Jewish community leaders expressed outrage at the posts and the language contained inside of them, leading to wide condemnations, including from Meredith Weisel, regional director of the Anti-Defamation League’s Washington office who is also a member of the Maryland Commission on Hate Crimes Response and Prevention.

“As commissioners who are supposed to be showing leadership in the fight against hate, it’s disappointing and concerning that inflammatory rhetoric is being used instead of finding ways to bring people together,” Weisel told the Jewish Insider. “We may have disagreements on the policies in Israel and Gaza,” Weisel said of Chaudry, but her posts are “downright dismissive of the majority of American Jews.”

Howard Libit, executive director of the Baltimore Jewish Council, said that BJC has a member on the committee who has been attempting to raise this issue for some time, and they’re glad that it has been finally addressed.

Libit was hopeful that next steps would include the committee setting forth the previously mentioned conduct guidelines, and that CAIR would be able to put forth another representative.

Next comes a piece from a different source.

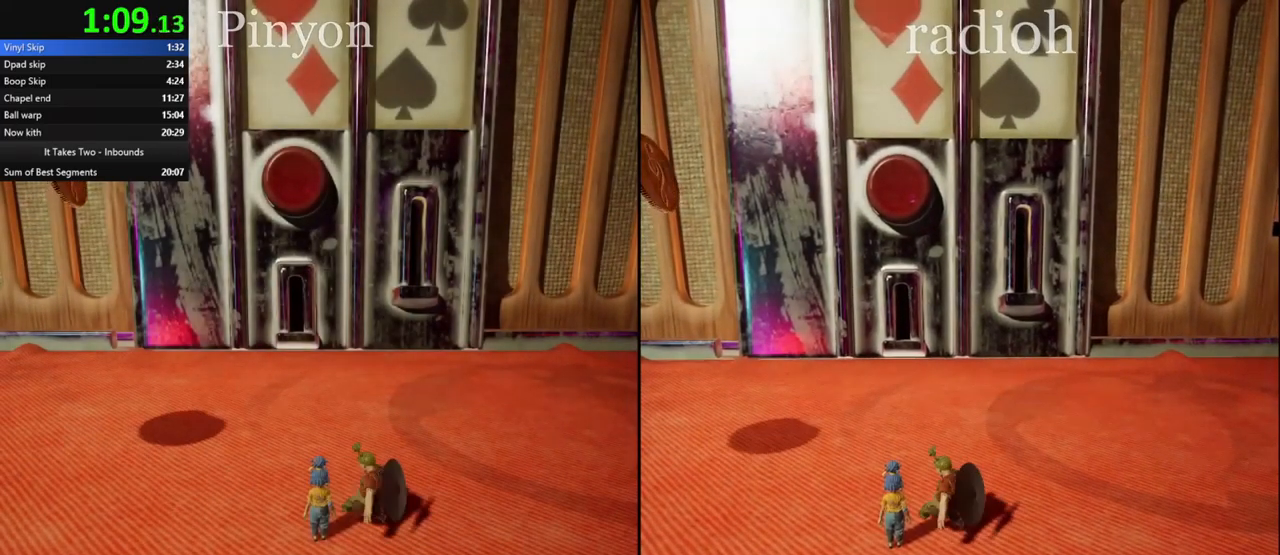
{"keys": ["a"], "mouse": [], "events": []}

“They ought to find a different individual to represent the interests of the Muslim community, someone who doesn’t have such an extensive track record of spreading antisemitism and denying what happened on Oct. 7,” Libit said. “That has no place on a commission that is dedicated to responding to and preventing hate crimes.”

When reached for comment, Chaudry doubled down on her comments about Israel and criticized the treatment of her statements versus those of other members of the committee. She also described Israel as having a “racist and openly genocidal government.”

“Criticisms of foreign governments, including those established as apartheid governments as in Israel, is protected free speech,” Chaudry told the JT. “Other members of the commission represent organizations that have openly expressed support for the Israeli government’s genocidal violence against Palestinians in Gaza and support for bigotry here at home.”

Chaudry said that now is not the time for her to be out of the position, when anti-Muslim hate crimes and other rhetoric are at high levels. Chaudry said now there is no voice for the well-being and interests for the Maryland Muslim community.

“Over the past six weeks, anti-Muslim bigotry and anti-Palestinian racism have soared in Maryland and across the nation, leading to unprecedented harassment, discrimination, censorship, intimidation and hate crimes,” she said. “As the sole American Muslim representative on the Attorney General’s Hate Crimes Commission, my role is to help ensure the State of Maryland can take effective action to confront bigotry impacting Maryland Muslim communities. That role is now more important than ever.”

The Maryland Attorney General’s Office has no other update on the status of Chaudry’s position, and the matter has yet to be finalized.